CONSIGNE 1
Lisez la lettre ci-dessous et répondez à ces questions :
(a) Combien d'administrateurs des postes va-t-on garder ?
(b) Où la protestation du maréchal de Broglie a-t-elle été imprimée ?
(c) Avec qui doivent-ils tous déjeuner vendredi ?

TEXTE SOURCE
######

M. de Vaudreuil au comte d'Artois
Venise, 15 septembre 1790
- n° 59

Mme de Polignac s'intéresse vivement à M. de Vallongue, administrateur des postes, et il le mérite, parce qu'il est dans les meilleurs principes. On ne conservera que quatre administrateurs des postes, qui sont à la nomination du Roi, et quoique M. de Vallongue pense bien que ces arrangements ne dureront pas longtemps, il désirerait être un des quatre conservés, afin de toujours tenir à cette administration. Mme de Polignac n'est pas à portée de lui être utile en écrivant elle-même ; mais elle désirerait que vous accordassiez votre protection à M. de Vallongue, sans parler du tout de l'intérêt qu'elle y prend. Ne pourriez-vous donc pas, Monseigneur, en écrire au Roi et à la Reine en votre nom, comme connaissant le mérite et la fidélité de M. de Vallongue ? C'est un homme extrêmement honnête et rempli d'esprit et de talents, dont vous pourriez même vous servir utilement. Vous ferez un extrême plaisir à Mme de Polignac, si vous pouvez obtenir qu'il soit conservé, mais sans parler d'elle.
Nous venons de recevoir une protestation du maréchal de Broglie, imprimée à Trèves, du 1er août, sur le décret qui prononce l'abolition de la noblesse héréditaire. Cette protestation est fort bien faite, et aura peut-être l'avantage de réveiller l'honneur engourdi de la noblesse française.
Le bruit se répand que M. de Bouilllé a été obligé de livrer un sanglant combat à Nancy et qu'il y eu douze ou quinze cents hommes tués à cette occasion. Cette expédition doit devenir importante d'une manière ou d'autre, et je crois toujours M. de Boulllé fidèle à l'honneur et au Roi. Il a en son pouvoir une belle occasion d'être utile, et jamais on n'a plus été le maître de se faire faire maréchal de France et de devenir une des premières causes de la contre-révolution. J'attends avec impatience des nouvelles de la suite de cette affaire. Tâchez d'en être bien exactement informé, car rien n'est plus important.
L'émétique a fait beaucoup de bien à Mme de Polignac, et elle en avait un furieux besoin. Elle avait une prodigieuse quantité de bile fermentée, et le chagrin la renouvelle sans cesse. Je ne suis pas du tout content de son état ; mais ne lui en parlez pas, parce que vous savez à quel point elle se frappe. Pour moi, je suis depuis quelques jours en apoplexie ; je m'endors à tous les moments de la journée, et ma tête est lourde et douloureuse. Nous allons vvendredi déjeuner tous avec l'archiduchesse abbesse d'Insprück. Elle a témoigné beaucoup de regrets de ne vous avoir pas vu à votre passage à Insprück ; on la dit une fort bonne personne.

######

DONNÉES FOURNIES
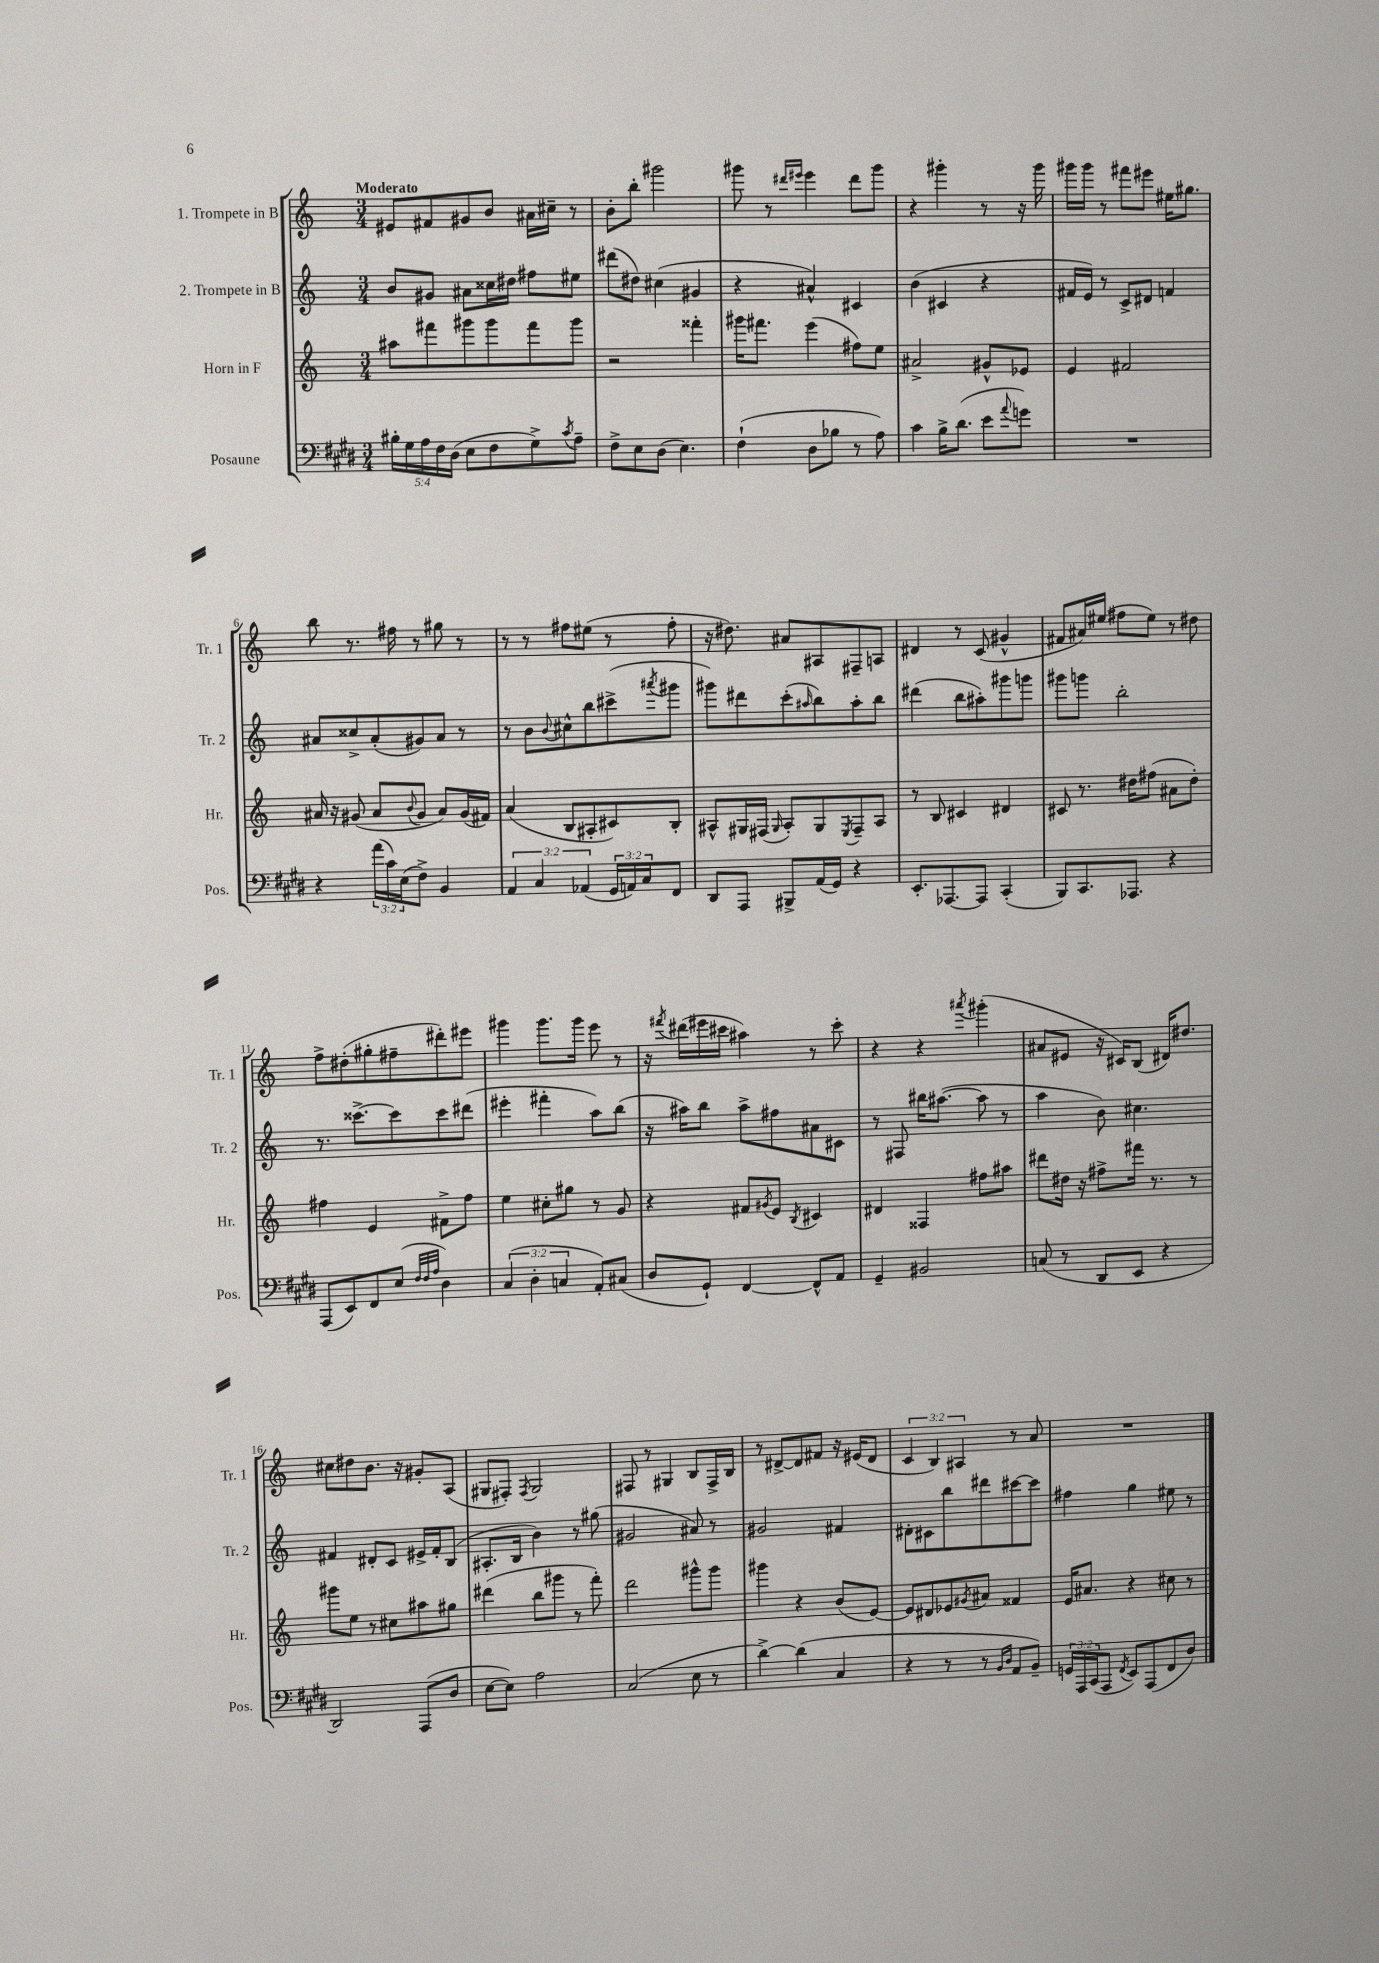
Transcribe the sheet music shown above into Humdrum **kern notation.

**kern	**kern	**kern	**kern
*staff4	*staff3	*staff2	*staff1
*clefF4	*clefG2	*clefG2	*clefG2
*k[f#c#g#d#]	*k[]	*k[]	*k[]
*M3/4	*M3/4	*M3/4	*M3/4
20B#'\LL	8aa#\L	8b/L	8e#/L
20G#\	.	.	.
20A\	.	.	.
.	8fff#\	8g#/J	8f#/
20F#\	.	.	.
(20D#\JJ	.	.	.
8E\L	8ggg#\	8a#\L	8g#/
8F#\	8ggg#\	16cc##\L	8b/J
.	.	16dd#\JJ	.
8G#^\)	8fff#\	8ff#\L	16a#\LL
.	.	.	16cc#~\JJ
8qc#/	.	.	.
8A~\J	8ggg#\J	8ee#\J	8r
=	=	=	=
8F#^\L	2r	(8ddd#\L	8b'\L
8E\	.	8dd#\J)	8bb'\J
(8D#\J	.	(4cc#\	2ggg#\
4.E\)	.	.	.
.	4fff##'\	4g#/	.
=	=	=	=
(4F#`\	16ggg#\LK	4r	8ggg#\
.	8.fff#\J	.	.
.	.	.	8r
.	.	.	16qqddd#/LL
.	.	.	16qqeee#/JJ
8D#\L	(4eee\	4a#^^/)	4eee#\
8B-\J	.	.	.
8r	8ff#\L)	4c#/	8ddd#\L
8A\)	8ee\J	.	8ggg#\J
=	=	=	=
4c#\	2a#^/	(4b\	4r
16B^\LK	.	4c#/	4ggg#'\
(8.d#\J	.	.	.
8e\L	8g#^^/L	4r	8r
8qqa/	.	.	.
8g\J)	8e-/J	.	16r
.	.	.	16ggg#\
=	=	=	=
2.r	4e/	16f#/LL	16ggg#\LL
.	.	16e/JJ)	16ggg#\JJ
.	.	8r	8r
.	2f#/	8c^/L	8fff#\L
.	.	8d#/J	8eee#\J
.	.	4f/	16ee#\LK
.	.	.	8.gg#\J
=	=	=	=
4r	16a#/	8a#/L	8bb\
.	16r	.	.
.	(8g#/	8cc##^/	8.r
(24a\LL	8a#/L	(8a#'/	.
24c#\)	.	.	.
.	.	.	16ff#\
(24E\J	.	.	.
.	8qqb/	.	.
8F#^\J)	8g#/J	8g#/)	8r
4BB/	8a#/L)	8a#/J	8gg#\
.	(16g#/L	8r	8r
.	16f#/JJ)	.	.
=	=	=	=
6AA/	(4a/	8r	8r
.	.	8b\L	8r
6C#/	.	.	.
.	.	8qqb/	.
.	8B/L	8cc#^^\	8ff#\L
(6AA-/	.	.	.
.	8A#'/	8bb\	(8ee#\J
24GG#/LL	8c#/)	(8ccc#^\	8r
24AA/)	.	.	.
24C#/J	.	.	.
.	.	8qaaa#/	.
8FF#/J	8B'/J	8ggg#\J	8ff#'\
=	=	=	=
8DD#/L	8A#^^/L	8ggg#\L)	16r
.	.	.	8.dd#\)
8AAA/J	16G#/L	8ddd#\	.
.	(16F#/JJ	.	.
.	16qqG#/	.	.
8BBB#^/L	8A#'/L)	(8ccc'\	8a#/L
.	.	16qqaa#/	.
(16AA/L	8G#/	8bb\)	8A#/
16GG#/JJ)	.	.	.
.	8qE/	.	.
4r	8F#~/	8aa#'\	8F#~/
.	8A#/J	8bb\J	8A/J
=	=	=	=
8.EE'/L	8r	(4ddd#\	4d#/
.	8B/	.	.
[8.AAA-/	.	.	.
.	4c#/	8bb\L	8r
8AAA-/]J	.	8aa#'\)	(8c/
(4CC#'/	4d#/	8ggg#\	4g#^^/
.	.	8ggg\J	.
=	=	=	=
8BBB/L)	8c#/	8ggg#\L	8f#/L
8.CC#/	8.r	8ggg\J	16a#/L)
.	.	.	(16ee#/JJ
.	.	2bb'\	8ff#\L
8.AAA-/J	16dd#\LK	.	.
.	(8ff#\J	.	8ee#\J)
4r	8a#\L	.	8r
.	8dd#'\J)	.	8dd#\
=	=	=	=
(8AAA/L	4ff#\	8.r	8ff^\L
8EE/)	.	.	(8dd#'\
.	.	[8.ccc##^\L	.
8FF#/	4e/	.	8gg#'\
(8E/J	.	8ccc##\]	8ff#~\
32qqF#/LLL	.	.	.
32qqF#/	.	.	.
32qqA/JJJ	.	.	.
4D#\)	8f#^\L	8ccc##\	8ddd#'\)
.	8ff#\J	(8ddd#\J	8eee#\J
=	=	=	=
(6C#/	4ee\	4eee#'\	4ggg#\
6D#'\	.	.	.
.	8cc#'\L	4fff#'\	8.ggg#\L
6C/	.	.	.
.	8gg#\J	.	.
.	.	.	16ggg#\Jk
8AA'/L)	8r	8aa\L)	8eee\
(8C#/J	8g/	(8bb\J	8r
=	=	=	=
8D#/L	4r	16r	16r
.	.	.	8qfff#/
.	.	16aa#\LK)	(16ddd#\LL
8GG#`/J)	.	8bb\J	16eee#\
.	.	.	16ccc#\JJ
[4FF#/	8f#/L	8aa#^\L	4aa#\)
.	8qg#/	.	.
.	8e/J	8ff#\	.
.	8qB/	.	.
8FF#^^/]L	4c#/	8a#\	8r
8AA/J	.	8c#\J	8ccc#'\
=	=	=	=
4GG#~/	4d#/	8r	4r
.	.	8F#/	.
2BB#/	4F##/	16bb#\LK	4r
.	.	([8.aa#\J	.
.	.	.	8qaaa#/
.	8ff#\L	8aa#\]	(4ggg#'\
.	8aa#\J	8r	.
=	=	=	=
(8C/	8ddd#\L	4aa\	8a#/L
8r	16dd#\Jk	.	8e#/J
.	16r	.	.
8DD#/L	8ff#^\L	8b\)	16r
.	.	.	16c#/LK)
8EE/J	16fff#\Jk	4.cc#\	(8B/J
.	8.r	.	.
4r	.	.	16d#/LK)
.	.	.	8.dd#/J
.	8r	.	.
=	=	=	=
2DD#/)	8ggg#\L	4f#/	8cc#\L
.	8ee\J	.	8dd#\
.	8r	8d#'/L	8.b\J
.	8cc#\L	8c/J	.
.	.	.	16r
(8AAA/L	8aa#\	16e#^/LL	8g#'/L
.	.	16f#'/J	.
8D#/J	8gg#\J	(8B/J	(8A/J
=	=	=	=
[8E\L	(4ddd#\	8.A#'/L	8G#/L
8E\]J)	.	.	8F#'/J)
.	.	16B/Jk	.
.	.	.	8qF#/
2A\	8bb\L	4b\)	2G#/
.	8ggg#\J	.	.
.	8r	8r	.
.	8fff'\)	(8gg#\	.
=	=	=	=
(2C#/	2ddd\	2g#/	8F#/
.	.	.	8r
.	.	.	4G#/
8E\	8ggg#^^\L	8a#/)	8B/L
8r	8ggg#\J	8r	16F#^/L
.	.	.	16B/JJ
=	=	=	=
[4d#^\)	4ggg#\	2g#/	8r
.	.	.	[8d#^/L
(4d#\]	4r	.	8d#/]
.	.	.	8f#/J
4C#/	(8b/L	4f#/	16r
.	.	.	(16e#/LK
.	[8e/J)	.	8d#/J
=	=	=	=
4r	8e/]L	8d#'\L	6c/
.	8d#/	8c#\	.
.	.	.	6B/)
8r	8e-/	8bb\	.
.	.	.	6A#/
.	8qg#/	.	.
8r	8a#/J	8ddd#\	.
16qqBB/LL	.	.	.
16qqD#/JJ	.	.	.
8AA/L	4f##/	[8ccc#\	8r
8BB~/J)	.	8ccc#\]J	8a/
=	=	=	=
24GG/LL	16e/LK	4ff#\	2.r
24AAA/	.	.	.
.	8.a#/J	.	.
(24CC#/J	.	.	.
8AAA/J	.	.	.
8qFF#/	.	.	.
8EE/L)	4r	4gg\	.
(8AAA/	.	.	.
8FF#/	8cc#\	8ee#\	.
8D#/J)	8r	8r	.
==	==	==	==
*-	*-	*-	*-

######

CONSIGNE 2
Repérez dans la liste ci-dessus toutes les lignes où figure le mot "kern", puis recopiez-les.

CORRIGÉ 1
(a) Quatre.
(b) À Trèves.
(c) Avec l'archiduchesse abbesse d'Insprück.

CORRIGÉ 2
Transcribe the sheet music shown above into Humdrum **kern notation.
**kern	**kern	**kern	**kern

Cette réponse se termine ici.